Yüzüne tam bir yavşak sırıtışı yerleştiğinde oltama düşmesi ile gülümsemem genişlemişti. "Kusacağım şimdi, hızlı hallet şunu." Kulaklıktan Ningning'in sesini duymamla gözlerimi devirmemek için zor durmuştum. Kayıtları silmek için girdiği kamera odasından durumu takip ediyordu.

İşleri hızlandırmak adına omuzundaki elimin iki parmağı ile ensesine doğru bir gezintiye çıkmış ve tırnaklarımı tenine sürtmeyi ihmal etmemiştim. "Bu adam sana hayatının en güzel gecesini yaşatabilir." Ona inanmayan birkaç mırıltı çıkarmış ve sırıtırken dudağımı dişlemiştim.

— Ben boş sözlere inanmam bayım, göstermeniz lazım.

Ensesindeki saç tutamlarıyla oynamaya başladığımda içinde daha yarısı duran kokteyli kafasına dikmişti. "Zevkle gösteririm." Ceketinin cebinden birkaç nakit çıkarıp tezgaha bıraktıktan sonra düşünmeden ayağa kalkmış ve benim de kalkmam için elini uzatmıştı.

Güzel ve çekici bir kadın olduğumun oldukça farkındaydım fakat böyle bir olayın bu kadar hızlı gelişmesi için bacak aranızı, beyninizden daha fazla kullanmanız gerekiyordu.

Kendi ayakları ile tıpış tıpış eceline gelecek kadar aptal olması, içten içe keyiflenmemi sağladığında elini tutarak tabureden inmiş ve adımlarına ayak uydurmuştum.

Bu sırada ise bizi izleyen Ningning diğerlerini haberdar ediyordu. "Minjeong asansörün önüne geç, bardan çıkıyorlar." Duyduğum şeyle otelin lobisine çıktığımızda gözlerim ister istemez asansörün önündeki insanlarda gezinmişti. Kızıl saçları dikkatimi çektiğinde ise sırıtmadan edememiştim.
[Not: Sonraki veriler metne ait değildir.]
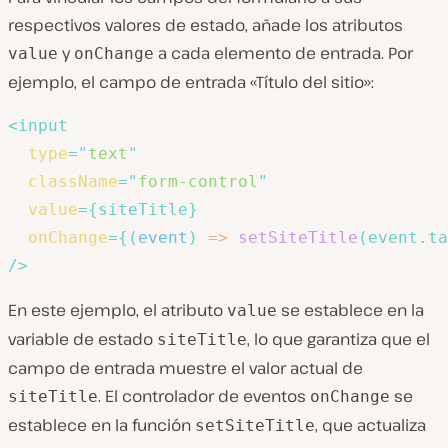
respectivos valores de estado, añade los atributos
y
a cada elemento de entrada. Por
value
onChange
ejemplo, el campo de entrada «Título del sitio»:
<
input
type
=
"
text
"
className
=
"
form-control
"
value
=
{
siteTitle
}
onChange
=
{
(
event
)
=>
setSiteTitle
(
event
.
ta
/>
En este ejemplo, el atributo
se establece en la
value
variable de estado
, lo que garantiza que el
siteTitle
campo de entrada muestre el valor actual de
. El controlador de eventos
se
siteTitle
onChange
establece en la función
, que actualiza
setSiteTitle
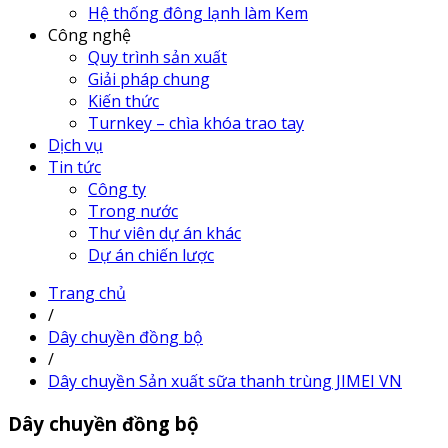
Hệ thống đông lạnh làm Kem
Công nghệ
Quy trình sản xuất
Giải pháp chung
Kiến thức
Turnkey – chìa khóa trao tay
Dịch vụ
Tin tức
Công ty
Trong nước
Thư viên dự án khác
Dự án chiến lược
Trang chủ
/
Dây chuyền đồng bộ
/
Dây chuyền Sản xuất sữa thanh trùng JIMEI VN
Dây chuyền đồng bộ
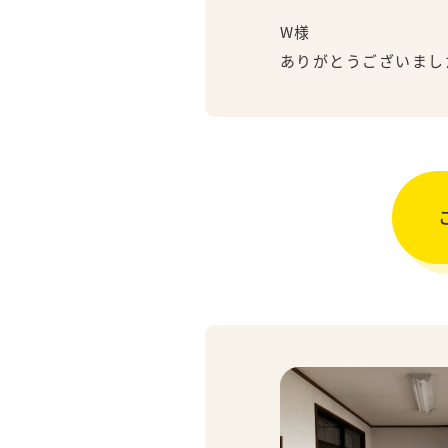
W様
ありがとうございまし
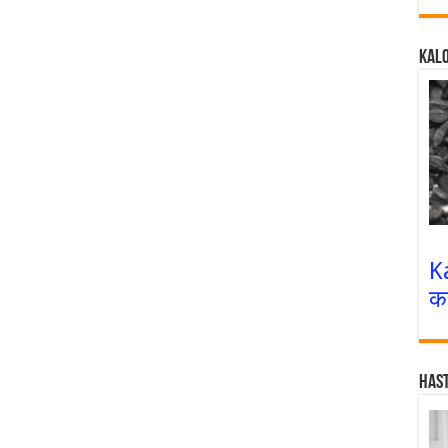
Kalo
K
क
Has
Kollarını katladığı beyaz gömleği ve altındaki siyah kumaş pantolonu ile otelin çalışanlarından biri gibi durmayı başarmıştı. Ayrıca baya iyi gözüküyordu. Sanırım korumalığımı yaptığı günler onu böyle giyinmeye zorlamalıydım. Pekâlâ, şu an bunları düşünmenin sırası değildi. Göreve dön Jimin.
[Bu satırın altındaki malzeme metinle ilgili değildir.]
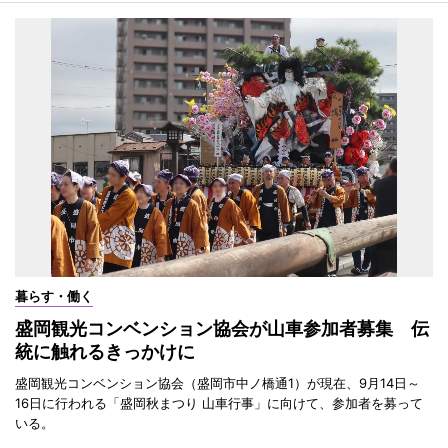
暮らす・働く
盛岡観光コンベンション協会が山車参加者募集 伝
統に触れるきっかけに
盛岡観光コンベンション協会（盛岡市中ノ橋通1）が現在、9月14日～
16日に行われる「盛岡秋まつり 山車行事」に向けて、参加者を募って
いる。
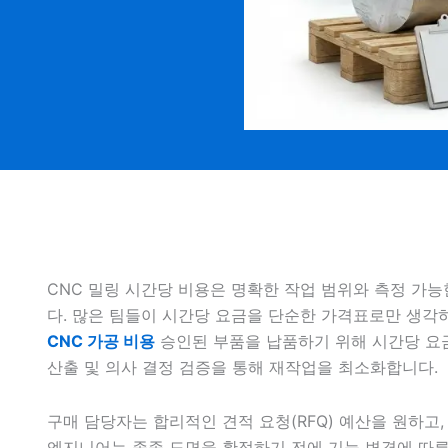
CNC 밀링 시간당 비용은 명확한 작업 범위와 측정 가능
다. 많은 팀들이 시간당 요금을 단순한 가격표로만 생각
CNC 가공 비용
승인된 부품을 납품하기 위해 시간당 요금,
산출 및 의사 결정 검증을 통해 재작업을 최소화합니다.
구매 담당자는 합리적인 견적 요청(RFQ) 예산을 원하고
엔지니어는 종종 도면을 확정하기 전에 기능 변경에 따른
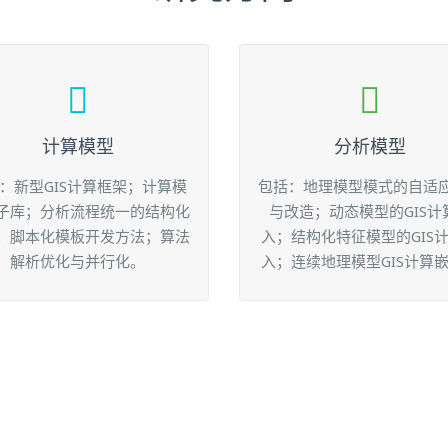
计算模型
分析模型
：新型GIS计算框架；计算模
包括：地理模型模式的自适
子库；分析流程统一的结构化
与改造；动态模型的GIS计
；脚本化模板开发方法；算法
入；结构化特征模型的GIS
解析优化与并行化。
入；连续地理模型GIS计算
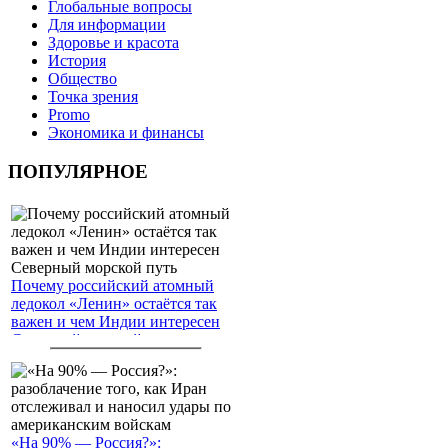
Глобальные вопросы
Для информации
Здоровье и красота
История
Общество
Точка зрения
Promo
Экономика и финансы
ПОПУЛЯРНОЕ
Почему российский атомный
ледокол «Ленин» остаётся так
важен и чем Индии интересен
Северный морской путь
«На 90% — Россия?»:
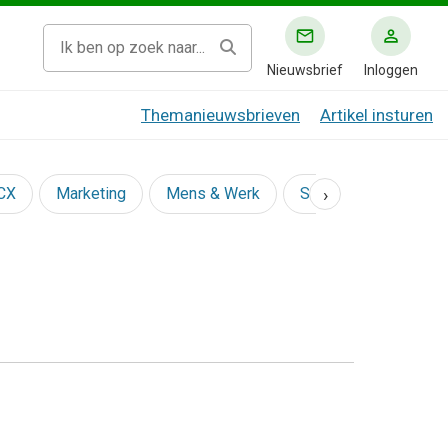
Nieuwsbrief
Inloggen
Themanieuwsbrieven
Artikel insturen
›
 CX
Marketing
Mens & Werk
Social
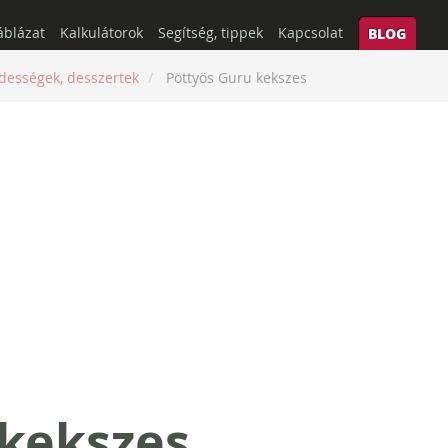
áblázat
Kalkulátorok
Segítség, tippek
Kapcsolat
BLOG
dességek, desszertek
Pöttyös Guru kekszes
 kekszes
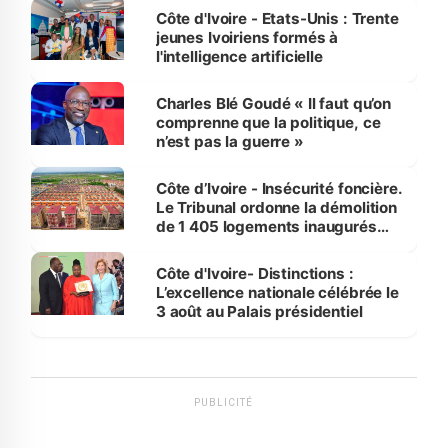
Côte d'Ivoire - Etats-Unis : Trente
jeunes Ivoiriens formés à
l'intelligence artificielle
Charles Blé Goudé « Il faut qu’on
comprenne que la politique, ce
n’est pas la guerre »
Côte d’Ivoire - Insécurité foncière.
Le Tribunal ordonne la démolition
de 1 405 logements inaugurés
par le Premier ministre à Grand-
Bassam
Côte d'Ivoire- Distinctions :
L’excellence nationale célébrée le
3 août au Palais présidentiel
PUBLICITÉ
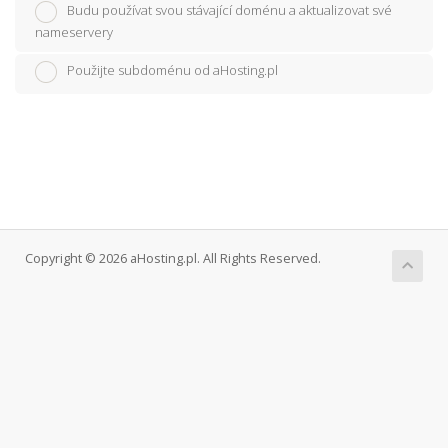
Budu používat svou stávající doménu a aktualizovat své
nameservery
Použijte subdoménu od aHosting.pl
Copyright © 2026 aHosting.pl. All Rights Reserved.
— Senin odana mı gidiyoruz yoksa benimkine mi?

Asansörlerin önünde durduğumuzda yarım ağız gülümseyerek bana dönmüştü. "Sen hangisini istersin güzelim?" Sorusuyla sırıtmış ve sanki dünyanın en gizli sırrını verircesine kulağına yaklaşmıştım. Bu sırada Andre'nin arkasındaki Minjeong ile göz göze gelmiştik ve bakışlarımı ondan bir saniye bile ayırmamıştım.

— Adını rahatça haykırmamı istiyorsan benim odama gitmeliyiz, ses yalıtımı var.
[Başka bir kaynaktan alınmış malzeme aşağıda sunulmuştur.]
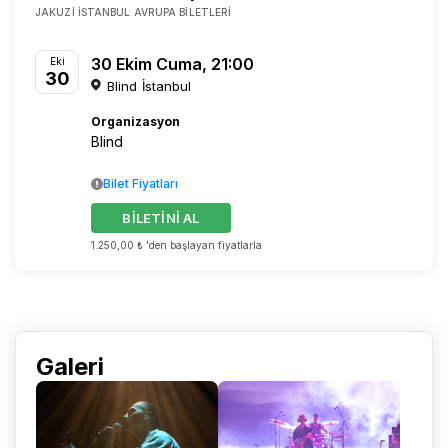
JAKUZI İSTANBUL AVRUPA BILETLERI
30 Ekim Cuma, 21:00
Eki
30
Blind İstanbul
Organizasyon
Blind
Bilet Fiyatları
BİLETİNİ AL
1.250,00 ₺ 'den başlayan fiyatlarla
Galeri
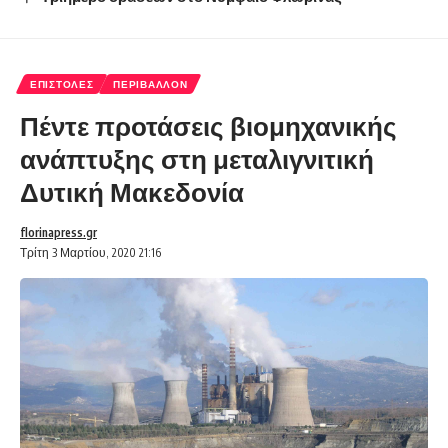
ΕΠΙΣΤΟΛΈΣ
ΠΕΡΙΒΆΛΛΟΝ
Πέντε προτάσεις βιομηχανικής
ανάπτυξης στη μεταλιγνιτική
Δυτική Μακεδονία
florinapress.gr
Τρίτη 3 Μαρτίου, 2020 21:16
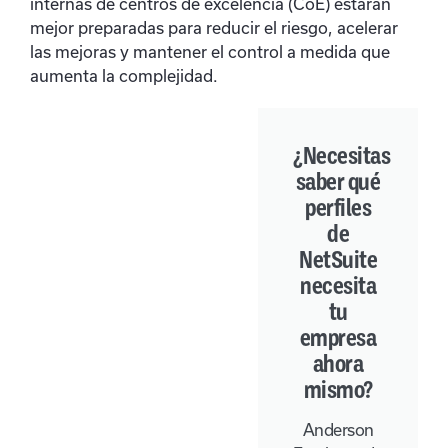
internas de centros de excelencia (CoE) estarán
mejor preparadas para reducir el riesgo, acelerar
las mejoras y mantener el control a medida que
aumenta la complejidad.
¿Necesitas
saber qué
perfiles
de
NetSuite
necesita
tu
empresa
ahora
mismo?
Anderson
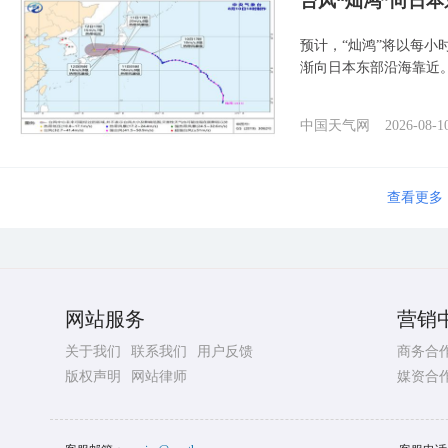
台风“灿鸿”向日本
预计，“灿鸿”将以每小
渐向日本东部沿海靠近
中国天气网
2026-08-1
查看更多
网站服务
营销
关于我们
联系我们
用户反馈
商务合
版权声明
网站律师
媒资合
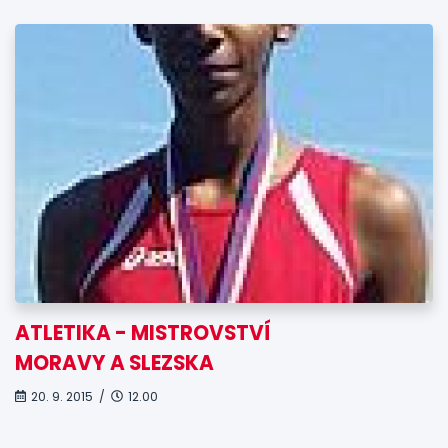
ATLETIKA - MISTROVSTVÍ
MORAVY A SLEZSKA
20. 9. 2015 /
12.00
Tavırlarımla Minjeong'un kaşları çatılmıştı. Bu yakın temaslarım onu hep sinir ederdi. Göreve bu tür hareketleri eklememe gerek olmadığını zırvalayıp dururdu. Oysaki kıskançlıktan geberdiğini sadece yüzüne bakarak bile anlayabilirdiniz. Bana karşı zayıftı. Sergilediği o sert duruşu bana sökmüyordu ve bunun onu içten içe oldukça rahatsız ettiğinden de emindim.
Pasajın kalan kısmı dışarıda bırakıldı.